As used in this press release, references to oil and gas reserves that are "net to Harvest" refer to Harvest's net 32 percent indirect equity interest in Petrodelta after royalties and do not refer to any working interest or other ownership interest held directly by Harvest.

Highlights of the interim reserves report include:

  • Combined proved, probable and possible reserves net to Harvest increased by approximately 59 percent to 211.1 MMBOE at August 31, 2009 from 132.4 MMBOE at December 31, 2008. By category and net to Harvest, proved, probable and possible reserves increased by approximately 10 percent, 35 percent and 104 percent, respectively.
  • Proved reserves volumes net to Harvest increased approximately 10 percent to 47.6 MMBOE at August 31, 2009 from 43.3 MMBOE at December 31, 2008.
  • The after tax present value of proved reserves net to Harvest and discounted at 10 percent increased by approximately 305 percent to $449 million at August 31, 2009.
  • Approximately 80 percent of the proved reserves are oil and condensate of which 30 percent are developed.
  • Proved reserves of the El Salto Field alone increased 42 percent.

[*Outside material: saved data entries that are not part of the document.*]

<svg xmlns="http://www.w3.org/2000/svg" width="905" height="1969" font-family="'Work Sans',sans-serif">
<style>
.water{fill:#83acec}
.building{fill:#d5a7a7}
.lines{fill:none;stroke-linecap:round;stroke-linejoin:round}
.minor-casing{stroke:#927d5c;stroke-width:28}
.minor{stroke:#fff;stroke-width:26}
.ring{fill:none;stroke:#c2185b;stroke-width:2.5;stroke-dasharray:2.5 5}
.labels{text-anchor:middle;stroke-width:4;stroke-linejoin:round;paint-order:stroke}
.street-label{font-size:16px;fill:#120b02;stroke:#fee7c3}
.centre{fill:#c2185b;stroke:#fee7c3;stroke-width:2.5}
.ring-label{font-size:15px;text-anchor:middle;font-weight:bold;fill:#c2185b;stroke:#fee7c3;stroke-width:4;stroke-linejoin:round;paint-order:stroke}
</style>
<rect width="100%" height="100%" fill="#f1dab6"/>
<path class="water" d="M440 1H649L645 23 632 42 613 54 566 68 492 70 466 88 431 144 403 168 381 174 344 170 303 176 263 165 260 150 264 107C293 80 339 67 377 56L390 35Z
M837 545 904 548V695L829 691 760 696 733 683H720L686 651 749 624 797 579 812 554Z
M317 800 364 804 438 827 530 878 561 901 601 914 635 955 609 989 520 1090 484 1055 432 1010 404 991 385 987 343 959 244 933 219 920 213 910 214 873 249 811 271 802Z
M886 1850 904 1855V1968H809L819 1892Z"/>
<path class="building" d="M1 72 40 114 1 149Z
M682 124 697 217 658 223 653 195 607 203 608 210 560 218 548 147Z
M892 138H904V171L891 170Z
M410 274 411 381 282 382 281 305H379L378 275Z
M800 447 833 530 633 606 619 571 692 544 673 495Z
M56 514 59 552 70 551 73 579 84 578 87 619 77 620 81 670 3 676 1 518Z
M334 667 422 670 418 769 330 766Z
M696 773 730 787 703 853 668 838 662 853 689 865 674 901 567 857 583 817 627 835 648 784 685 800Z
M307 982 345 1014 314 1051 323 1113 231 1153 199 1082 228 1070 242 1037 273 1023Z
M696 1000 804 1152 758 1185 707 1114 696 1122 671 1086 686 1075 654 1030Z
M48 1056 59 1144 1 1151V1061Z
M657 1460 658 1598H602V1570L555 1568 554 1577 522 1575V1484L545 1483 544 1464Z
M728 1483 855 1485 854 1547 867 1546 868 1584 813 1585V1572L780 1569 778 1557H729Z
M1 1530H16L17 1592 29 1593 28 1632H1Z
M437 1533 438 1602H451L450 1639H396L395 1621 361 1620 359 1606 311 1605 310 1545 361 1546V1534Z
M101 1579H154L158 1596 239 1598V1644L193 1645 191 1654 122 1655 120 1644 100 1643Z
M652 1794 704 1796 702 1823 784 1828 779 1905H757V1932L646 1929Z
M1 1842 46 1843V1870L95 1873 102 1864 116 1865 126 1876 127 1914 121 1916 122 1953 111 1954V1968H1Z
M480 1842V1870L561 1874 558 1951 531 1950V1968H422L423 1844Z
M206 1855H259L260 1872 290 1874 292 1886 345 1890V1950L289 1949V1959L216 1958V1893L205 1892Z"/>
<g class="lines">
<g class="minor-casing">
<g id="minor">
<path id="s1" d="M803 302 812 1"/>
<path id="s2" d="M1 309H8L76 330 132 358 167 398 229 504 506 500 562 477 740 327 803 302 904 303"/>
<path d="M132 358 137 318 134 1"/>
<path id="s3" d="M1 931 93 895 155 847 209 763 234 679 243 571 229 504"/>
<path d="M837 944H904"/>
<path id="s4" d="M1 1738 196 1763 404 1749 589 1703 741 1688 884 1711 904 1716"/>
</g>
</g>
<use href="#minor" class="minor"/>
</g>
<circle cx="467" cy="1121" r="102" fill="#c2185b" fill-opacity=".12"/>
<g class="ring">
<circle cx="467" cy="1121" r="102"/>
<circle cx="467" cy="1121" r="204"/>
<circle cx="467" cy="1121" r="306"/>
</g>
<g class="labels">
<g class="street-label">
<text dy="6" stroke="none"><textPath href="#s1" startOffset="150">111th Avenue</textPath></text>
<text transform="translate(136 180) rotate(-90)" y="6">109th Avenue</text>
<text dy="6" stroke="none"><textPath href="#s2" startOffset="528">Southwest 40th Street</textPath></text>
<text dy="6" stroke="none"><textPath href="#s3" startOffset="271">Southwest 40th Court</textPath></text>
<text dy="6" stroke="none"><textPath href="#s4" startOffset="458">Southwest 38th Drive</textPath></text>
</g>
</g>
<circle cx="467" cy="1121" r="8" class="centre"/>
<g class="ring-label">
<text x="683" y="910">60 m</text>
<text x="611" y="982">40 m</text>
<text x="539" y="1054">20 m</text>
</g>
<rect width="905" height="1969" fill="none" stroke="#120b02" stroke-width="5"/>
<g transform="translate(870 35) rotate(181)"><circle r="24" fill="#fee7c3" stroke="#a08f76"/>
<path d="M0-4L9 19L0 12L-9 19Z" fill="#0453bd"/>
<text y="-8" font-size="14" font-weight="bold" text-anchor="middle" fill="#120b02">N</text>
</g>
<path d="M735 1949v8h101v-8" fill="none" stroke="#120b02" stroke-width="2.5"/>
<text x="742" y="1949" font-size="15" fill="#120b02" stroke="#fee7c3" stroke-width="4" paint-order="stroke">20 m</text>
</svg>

Increase in oil reserves comprised the majority of the reserve additions from year-end 2008 with proved, probable and possible oil reserves increasing by approximately 12 percent, 49 percent and 108 percent, respectively.

The majority of the increase in proved reserves was the result of drilling two appraisal wells in the El Salto Field during 2009, which more than offset production from Petrodelta's existing producing developed properties. Proved reserves of the El Salto field net to Harvest increased 42 percent to 18.5 MMBOE at August 31, 2009 from 13.0 MMBOE at year-end 2008. Petrodelta operates six fields in Venezuela and approximately 39 percent of proved reserves net to Harvest at August 31, 2009 were associated with the El Salto field.

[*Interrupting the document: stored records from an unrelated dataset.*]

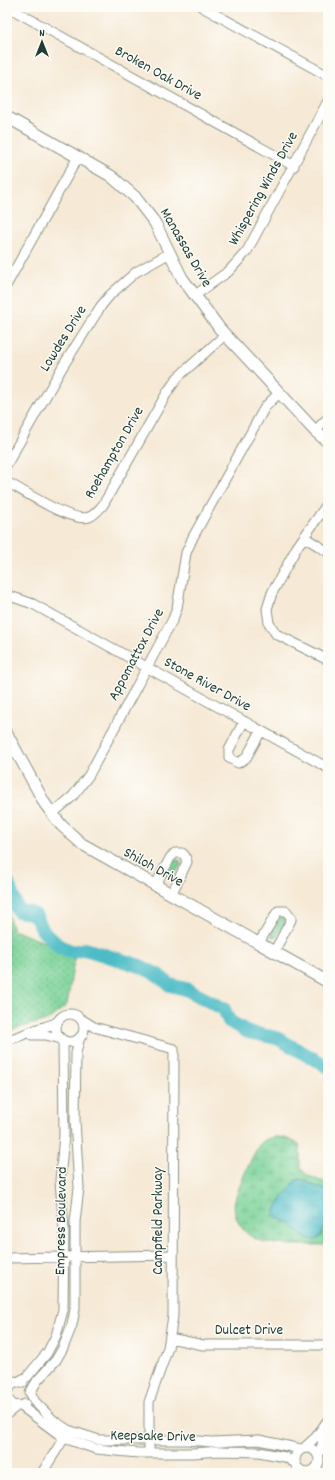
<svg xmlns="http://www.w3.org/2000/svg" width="335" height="1480" viewBox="0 0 335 1480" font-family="Dekko,sans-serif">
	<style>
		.green { fill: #78d196; stroke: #4c8765 }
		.wetland { fill: url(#wetland-marsh); stroke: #4c8765 }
		.park { fill: url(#park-dots); stroke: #4c8765 }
		.water { fill: url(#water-ripples); stroke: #367c7d }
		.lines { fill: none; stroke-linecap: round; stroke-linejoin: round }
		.river { stroke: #4ebcc6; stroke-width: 14 }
		.minor-casing { stroke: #8a9384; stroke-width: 11 }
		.tertiary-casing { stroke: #8a9384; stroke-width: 13 }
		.minor { stroke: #fff; stroke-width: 9 }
		.tertiary { stroke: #fff; stroke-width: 11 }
		.labels { text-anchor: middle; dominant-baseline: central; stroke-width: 3; stroke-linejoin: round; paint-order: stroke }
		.street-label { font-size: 15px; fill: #1f3d34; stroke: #fdfcf7 }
	</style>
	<defs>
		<pattern id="wetland-marsh" width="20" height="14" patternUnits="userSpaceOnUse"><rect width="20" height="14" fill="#78d196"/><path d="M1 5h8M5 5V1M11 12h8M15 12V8" fill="none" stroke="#62ab7b"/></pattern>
		<pattern id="park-dots" width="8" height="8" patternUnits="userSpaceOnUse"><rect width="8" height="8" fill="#78d196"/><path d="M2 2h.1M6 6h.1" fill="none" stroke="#62ab7b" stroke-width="1.8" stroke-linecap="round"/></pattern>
		<pattern id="water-ripples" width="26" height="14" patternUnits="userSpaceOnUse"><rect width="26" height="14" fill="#4ebcc6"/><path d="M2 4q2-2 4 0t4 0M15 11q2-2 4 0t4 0" fill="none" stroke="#409aa2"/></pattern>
	</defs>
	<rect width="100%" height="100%" fill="#fdfcf7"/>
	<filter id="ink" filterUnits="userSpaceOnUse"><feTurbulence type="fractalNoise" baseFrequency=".025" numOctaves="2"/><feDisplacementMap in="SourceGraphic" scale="8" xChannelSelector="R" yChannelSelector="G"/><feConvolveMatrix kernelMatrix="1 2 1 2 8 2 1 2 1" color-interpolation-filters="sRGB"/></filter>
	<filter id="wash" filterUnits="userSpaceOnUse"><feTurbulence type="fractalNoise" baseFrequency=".012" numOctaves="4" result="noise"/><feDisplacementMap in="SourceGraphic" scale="16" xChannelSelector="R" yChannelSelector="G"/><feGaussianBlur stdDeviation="0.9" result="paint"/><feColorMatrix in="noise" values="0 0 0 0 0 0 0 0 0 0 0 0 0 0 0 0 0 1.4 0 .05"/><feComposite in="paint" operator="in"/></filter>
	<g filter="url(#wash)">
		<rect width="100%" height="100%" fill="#f6e9d5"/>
		<path class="green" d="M175,860H179L181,864L172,879H168L167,875Z
			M281,917L284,918L285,921L277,936L272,937L271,933Z"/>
		<path class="wetland" d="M273,1137H283L299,1144C301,1150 300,1155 300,1161C299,1175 317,1180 328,1183V1190L317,1187L302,1179L296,1180L274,1212L276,1217L321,1236L324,1228L328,1227V1245C308,1244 269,1248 252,1237C241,1230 235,1219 234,1206C234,1196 253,1153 260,1144C264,1140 268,1138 273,1137Z"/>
		<path class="park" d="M7,911L13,930L75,954L67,1005L48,1020L7,1031Z"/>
		<path class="water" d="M300,1179L317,1187L328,1190V1227L324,1228L319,1239C304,1243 299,1230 289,1223C284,1220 278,1218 274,1216C273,1207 291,1188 296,1180Z"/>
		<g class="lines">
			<path class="river" d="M7,881L18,911L31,913L35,915L43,931L59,946L73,952L85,949L140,966L158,975L170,985L186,989L224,1009L229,1021L248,1032L277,1038L328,1067"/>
		</g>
	</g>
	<g filter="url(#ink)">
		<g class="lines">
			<g class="minor-casing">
				<path id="minor" d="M8,7L294,166
					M202,7L328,76
					M7,284L78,157
					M194,296L229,271L247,251L328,101
					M315,431L328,418
					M7,464L63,366L101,306L110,295L136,272L170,253
					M7,482C24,491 71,523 89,517C95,515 99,509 103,505L168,391L178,377L225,335
					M328,503L297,547L272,593L267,609L269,623L276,634L328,660
					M304,537L328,552
					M7,595L33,604L328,768
					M244,721L229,750V758L238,763L246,758L261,731
					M52,814L73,796L89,775L173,619L177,608L186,553L193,537L265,407L279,393
					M155,886L170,858L175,853H182L185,856L187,862L171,895
					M259,943L276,914L278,911H286L291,917V920L274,952
					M56 1028a14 14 0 1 1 28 0a14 14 0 1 1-28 0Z
					M81,1019L94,1027L174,1049L173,1316L168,1348L149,1402V1453
					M32,1035H46L61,1039
					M7,1040C18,1037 25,1034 35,1030C43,1027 50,1026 57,1022
					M7,1258L173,1255
					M170,1338L203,1345H328
					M7,1377L16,1383
					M17,1382L27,1377L47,1353L56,1336L63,1310L64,1229L60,1181L64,1135L63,1040
					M7,1390L14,1383H23
					M30,1393L37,1381L56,1360L63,1348L72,1325L75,1309V1222L79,1188L75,1120L76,1053L80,1037
					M31,1394L35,1402L53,1420L68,1430L99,1440H187L212,1442L259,1440L301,1449
					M7,1398L13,1405L21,1406L25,1404
					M21,1406L64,1438L96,1449L138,1453H192L220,1451L259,1452L285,1457L295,1463
					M7,1414L17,1406
					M305,1447L316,1437L328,1420
					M295 1460a12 12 0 1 1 24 0a12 12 0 1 1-24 0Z
					M319,1454L327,1429
					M42,1473L64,1438"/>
			</g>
			<g class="tertiary-casing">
				<path id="tertiary" d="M7,117L111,176L135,197L155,223L182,278L220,329L315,431L328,442
					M7,734L45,804L61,825L82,844L328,982"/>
			</g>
			<use href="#minor" class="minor"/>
			<use href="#tertiary" class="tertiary"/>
		</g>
	</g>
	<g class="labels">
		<g class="street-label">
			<text transform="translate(158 74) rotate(29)">Broken Oak Drive</text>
			<text transform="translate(264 189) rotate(-61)">Whispering Winds Drive</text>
			<text transform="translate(185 248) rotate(60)">Manassas Drive</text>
			<text transform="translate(64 339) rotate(-58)">Lowdes Drive</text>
			<text transform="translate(115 453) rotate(-60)">Roehampton Drive</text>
			<text transform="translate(137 655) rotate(-62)">Appomattox Drive</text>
			<text transform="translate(207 685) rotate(29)">Stone River Drive</text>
			<text transform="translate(153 868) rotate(29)">Shiloh Drive</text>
			<text transform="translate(62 1221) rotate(-89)">Empress Boulevard</text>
			<text transform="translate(159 1221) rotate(-90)">Campfield Parkway</text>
			<text x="249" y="1331">Dulcet Drive</text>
			<text transform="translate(153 1437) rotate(1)">Keepsake Drive</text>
		</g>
	</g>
	<rect width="335" height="1480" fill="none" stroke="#fdfcf7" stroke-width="24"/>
	<g transform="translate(42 42)" stroke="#fdfcf7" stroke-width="3" paint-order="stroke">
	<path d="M0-3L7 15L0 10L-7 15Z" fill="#1f3d34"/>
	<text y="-6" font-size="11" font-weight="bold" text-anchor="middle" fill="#1f3d34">N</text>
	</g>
</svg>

Harvest President and Chief Executive Officer, James A. Edmiston, said, "The interim reserve report was commissioned to re-assess the growth potential of the El Salto field and to provide input into Petrodelta's capital budget process for the rest of 2009 and into 2010. We estimate that there may be approximately 980 drilling locations in El Salto alone, providing many years of growth potential. We are excited about the opportunity for Petrodelta to prove-up additional reserves and value by drilling in El Salto and its other fields."

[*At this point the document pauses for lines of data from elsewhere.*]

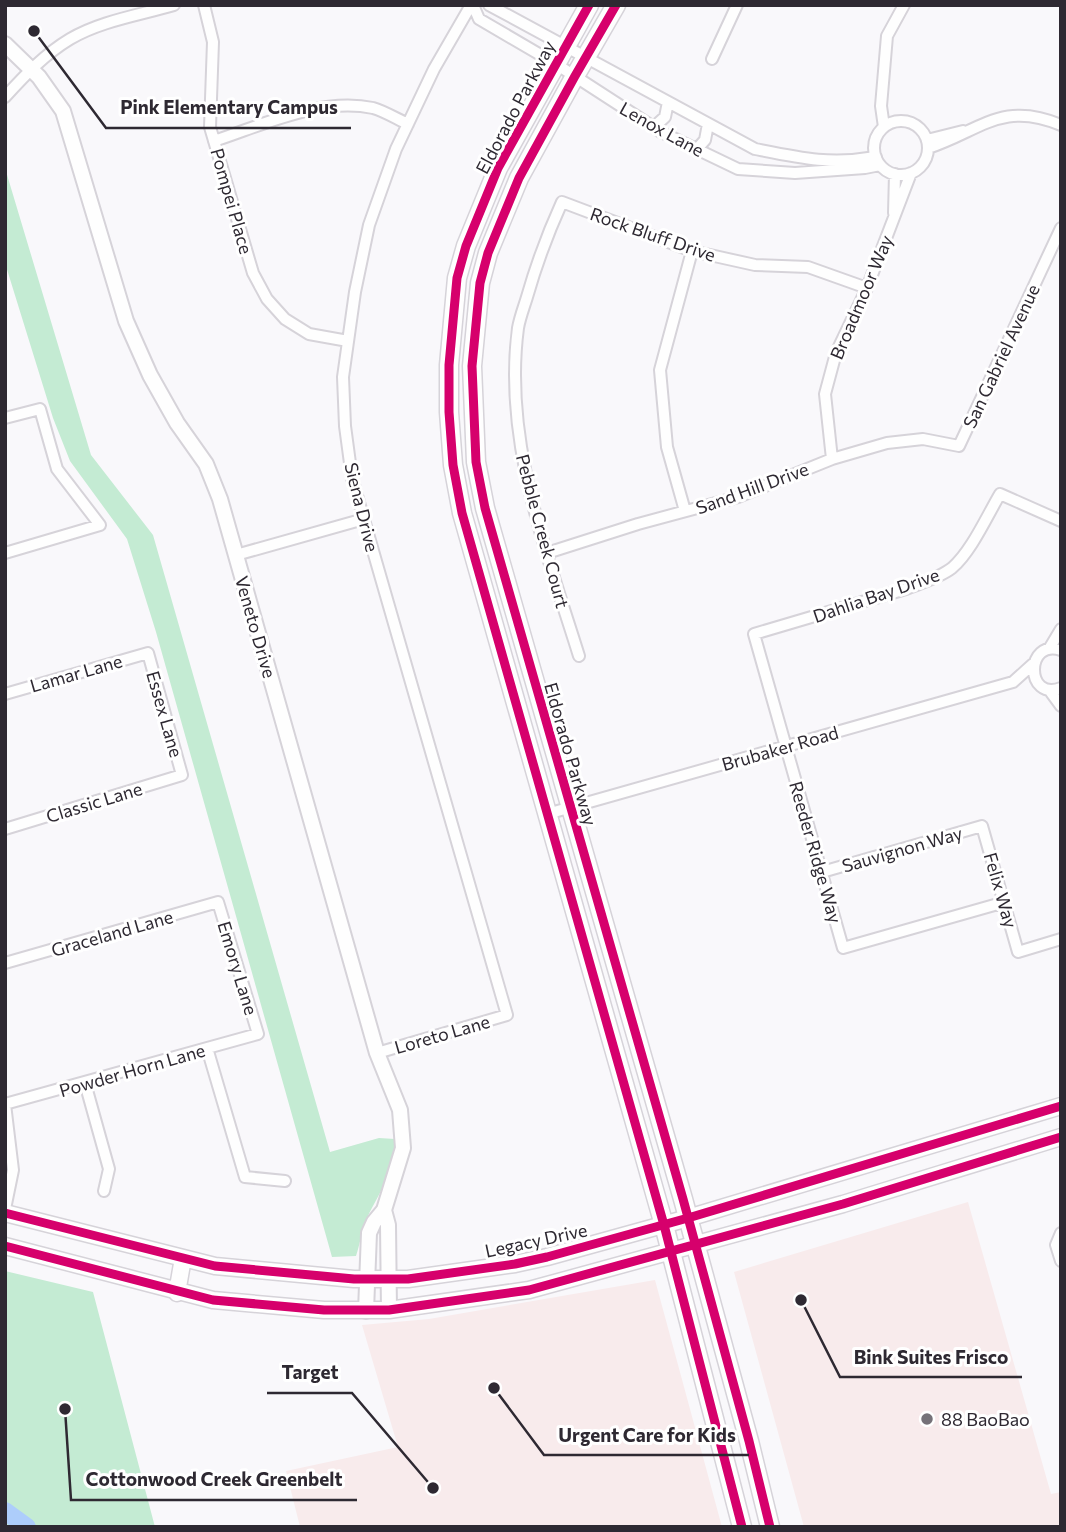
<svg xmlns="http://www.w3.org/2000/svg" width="1066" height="1532" viewBox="0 0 1066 1532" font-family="Commissioner,sans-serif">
  <rect width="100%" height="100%" fill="#f9f8fb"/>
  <!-- commercial -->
  <path fill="#f8ebec" d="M 968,1202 L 1051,1494 L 1061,1492 L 1061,1527 L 804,1527 L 734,1272 Z
    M 655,1280 L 722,1527 L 300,1527 L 286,1471 L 398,1447 L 362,1325 L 429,1319 Z"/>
  <!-- green -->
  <path fill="#c4ebd3" d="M 5,168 L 91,455 L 153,535 L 330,1152 L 379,1138 L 395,1139 C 396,1171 380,1191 367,1218 C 362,1230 360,1244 356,1256 L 332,1257 L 156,632 L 127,539 L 70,461 L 53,418 L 5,263 Z
    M 5,1271 L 93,1292 L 155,1527 L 5,1527 Z"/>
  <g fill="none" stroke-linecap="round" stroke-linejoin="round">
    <!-- river -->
    <path stroke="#adcdfb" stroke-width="18" d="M 5,1511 L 27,1527"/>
    <!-- minor casing -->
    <g stroke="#d6d3d9" stroke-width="14">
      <path id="minor" d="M 204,5 L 213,42 L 210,127 L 253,273 L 267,299 L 285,319 L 309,334 L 348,341
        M 473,5 L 479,19 L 556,64 L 661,132 L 738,169 L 795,173 L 865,168 L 880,165
        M 489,5 L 755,149 C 800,158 830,165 876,157
        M 712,59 L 737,5
        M 5,97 C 25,75 45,54 70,39 C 100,21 140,15 174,5
        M874 148a27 27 0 1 1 54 0a27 27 0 1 1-54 0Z
        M 654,127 L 665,117 L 668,102
        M 884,127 L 881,106 L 887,36 L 904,5
        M 927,140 L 963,131
        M 214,141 C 263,125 320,97 373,108 C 384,111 397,119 408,124
        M 928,148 C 980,131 1002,100 1061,125
        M 697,149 L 705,140 L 708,124
        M 894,213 L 895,174
        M 5,418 L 40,409 L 57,469 L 100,525 L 5,553
        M 832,459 L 825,394 L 836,353 L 867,288 L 911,173
        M 685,511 L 667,447 L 660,370 L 692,251
        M 547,553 L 638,524 L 738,497 L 832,459 L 887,443 L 923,439 L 959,446 L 1061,228
        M 236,555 L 364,519
        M 1049,649 L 1061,629
        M 1061,650 C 1025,638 1025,702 1061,688
        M 579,656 C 546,550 503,440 518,328 C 520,317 524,307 527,297 C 537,262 547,235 562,202 L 692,251 L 755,265 L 808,267 L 867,288
        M 1050,691 L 1061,706
        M 5,694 L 148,653 L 182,775 L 5,829
        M 547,814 L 1013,682 L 1033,664
        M 822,872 L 982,826 L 1018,952 L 1061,939
        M 1005,902 L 843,948 L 754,634 L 906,589 C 921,583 939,578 952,568 C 971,552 987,516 1000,494 L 1061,521
        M 5,963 L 218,902 L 258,1034 L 5,1104
        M 207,1048 L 245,1177 L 285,1181
        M 377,1053 L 507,1015 L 352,478 L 345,426 L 343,377 L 355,292 L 369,225 L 396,149 L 434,69 L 471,5
        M 85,1083 L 109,1169 L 104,1191
        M 5,1209 L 13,1170 L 5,1104
        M 1061,1233 L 1056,1245 L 1061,1261"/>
    </g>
    <!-- tertiary casing -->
    <g stroke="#d6d3d9" stroke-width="18">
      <path id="tertiary" d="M 5,44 L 39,77 L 63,111 L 126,321 L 150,375 L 177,423 L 206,464 L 220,499 L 377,1053 L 400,1110 L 403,1148 L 384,1210 L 374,1222 L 369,1233 L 366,1311
        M 384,1210 L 388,1225 L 389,1310"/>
    </g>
    <!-- secondary casing -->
    <g stroke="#d6d3d9" stroke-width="19">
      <path id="secondary" d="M 5,1213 L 215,1266 L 354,1279 L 408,1279 L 515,1264 L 547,1257 L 688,1218 L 1061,1106
        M 5,1246 L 213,1300 L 324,1310 L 389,1310 L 529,1290 L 843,1204 L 1061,1137
        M 177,1293 L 183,1258"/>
    </g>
    <!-- primary casing -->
    <g stroke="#d6d3d9" stroke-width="21">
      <path id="primary" d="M 589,5 L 498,168 L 466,246 L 457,278 L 449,365 L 449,412 L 453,465 L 462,513 L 664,1225 L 742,1527
        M 616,5 L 575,76 L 519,178 L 488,253 L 480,283 L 472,366 L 476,462 L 485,508 L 683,1199 L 749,1441 L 770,1527"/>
    </g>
    <!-- minor -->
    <use href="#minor" stroke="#fefefe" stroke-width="10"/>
    <!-- tertiary -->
    <use href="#tertiary" stroke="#fefefe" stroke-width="14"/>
    <!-- secondary -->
    <use href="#secondary" stroke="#fefefe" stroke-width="16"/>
    <!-- primary -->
    <use href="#primary" stroke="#fefefe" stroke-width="18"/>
    <!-- cycleway casing -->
    <g stroke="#fff" stroke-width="13">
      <path id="cycleway" d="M 589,5 L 498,168 L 466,246 L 457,278 L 449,365 L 449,412 L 453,465 L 462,513 L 664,1225 L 742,1527
        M 616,5 L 575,76 L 519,178 L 488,253 L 480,283 L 472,366 L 476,462 L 485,508 L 683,1199 L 749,1441 L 770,1527
        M 5,1213 L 215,1266 L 354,1279 L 408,1279 L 515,1264 L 547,1257 L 688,1218 L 1061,1106
        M 5,1246 L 213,1300 L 324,1310 L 389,1310 L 529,1290 L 843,1204 L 1061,1137"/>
    </g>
    <!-- cycleway -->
    <use href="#cycleway" stroke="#d6006c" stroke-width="9"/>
  </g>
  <!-- markers -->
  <circle fill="#757178" stroke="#fff" stroke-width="2.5" cx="927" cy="1419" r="7"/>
  <g text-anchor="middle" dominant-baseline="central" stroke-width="6" stroke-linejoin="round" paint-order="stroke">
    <!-- street labels -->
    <g font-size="18" fill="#2e2932" stroke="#fff">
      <text transform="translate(515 107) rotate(-62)">Eldorado Parkway</text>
      <text transform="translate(662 129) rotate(29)">Lenox Lane</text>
      <text transform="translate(232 201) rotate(74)">Pompei Place</text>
      <text transform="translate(653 234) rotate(19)">Rock Bluff Drive</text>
      <text transform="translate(861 297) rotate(-67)">Broadmoor Way</text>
      <text transform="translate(1001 356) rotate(-65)">San Gabriel Avenue</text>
      <text transform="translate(752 488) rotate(-20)">Sand Hill Drive</text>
      <text transform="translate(362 507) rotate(76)">Siena Drive</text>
      <text transform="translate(543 531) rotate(75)">Pebble Creek Court</text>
      <text transform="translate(876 595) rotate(-19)">Dahlia Bay Drive</text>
      <text transform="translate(256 627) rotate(74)">Veneto Drive</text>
      <text transform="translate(76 673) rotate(-16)">Lamar Lane</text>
      <text transform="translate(165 714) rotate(74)">Essex Lane</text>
      <text transform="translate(780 748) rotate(-16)">Brubaker Road</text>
      <text transform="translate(571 754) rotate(74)">Eldorado Parkway</text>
      <text transform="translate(94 802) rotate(-17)">Classic Lane</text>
      <text transform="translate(902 849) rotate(-16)">Sauvignon Way</text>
      <text transform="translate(816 852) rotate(74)">Reeder Ridge Way</text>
      <text transform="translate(1001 890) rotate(74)">Felix Way</text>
      <text transform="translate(112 933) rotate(-16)">Graceland Lane</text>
      <text transform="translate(238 968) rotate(73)">Emory Lane</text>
      <text transform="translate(442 1034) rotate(-16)">Loreto Lane</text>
      <text transform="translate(132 1070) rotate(-16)">Powder Horn Lane</text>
      <text transform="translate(536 1240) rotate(-12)">Legacy Drive</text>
    </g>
    <!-- poi labels -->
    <g font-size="18" fill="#2e2932" stroke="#fff" text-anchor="start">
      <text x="941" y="1419">88 BaoBao</text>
    </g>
  </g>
  <!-- callouts -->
  <path fill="none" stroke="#2e2932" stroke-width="2.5" d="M34 31L106 128H351M801 1300L840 1377H1022M433 1488L352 1393H267M494 1388L544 1455H749M65 1409L71 1500H357"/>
  <g fill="#2e2932" stroke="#fff" stroke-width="2.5">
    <circle cx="34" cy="31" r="7"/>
    <circle cx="801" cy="1300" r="7"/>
    <circle cx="433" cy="1488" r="7"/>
    <circle cx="494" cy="1388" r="7"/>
    <circle cx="65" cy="1409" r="7"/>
  </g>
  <g font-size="19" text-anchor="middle" font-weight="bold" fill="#2e2932" stroke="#fff" stroke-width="6" stroke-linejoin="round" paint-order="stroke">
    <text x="229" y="114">Pink Elementary Campus</text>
    <text x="931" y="1364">Bink Suites Frisco</text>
    <text x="310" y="1379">Target</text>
    <text x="647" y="1442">Urgent Care for Kids</text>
    <text x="214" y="1486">Cottonwood Creek Greenbelt</text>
  </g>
  <!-- border -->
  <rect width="1066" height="1532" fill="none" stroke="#2e2932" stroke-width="14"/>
</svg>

Edmiston continued, "The previous estimate of original oil in place for the El Salto field was upwardly revised by 48 percent to 5.4 billion barrels of original oil in place. The field represents a platform for significant growth with its stacked pay zones in eight different proven fault blocks as well as exploration potential for additional traps. Petrodelta began drilling appraisal wells in the El Salto field in May 2009 to evaluate its potential for supporting the company's self-funded drilling program. The appraisal wells drilled in this field have encountered pay zones thicker than anticipated, and the initial production rate of the El Salto #31 well has exceeded our original expectations, producing at the rate of approximately 3,000 BOPD limited by infrastructure constraints. The El Salto #30 has yet to be placed on production. The updated reserves report demonstrates the quality of Petrodelta's assets and how quickly drilling can convert unproven reserves to proved status."

The reserve estimate assumes a West Texas Intermediate crude oil price of $71.05 per barrel, which yields $64.48 per barrel after adjustment for location and quality. The natural gas reserves were based on a contractual price of $1.54 per thousand cubic feet (Mcf). Both oil and gas prices were held constant.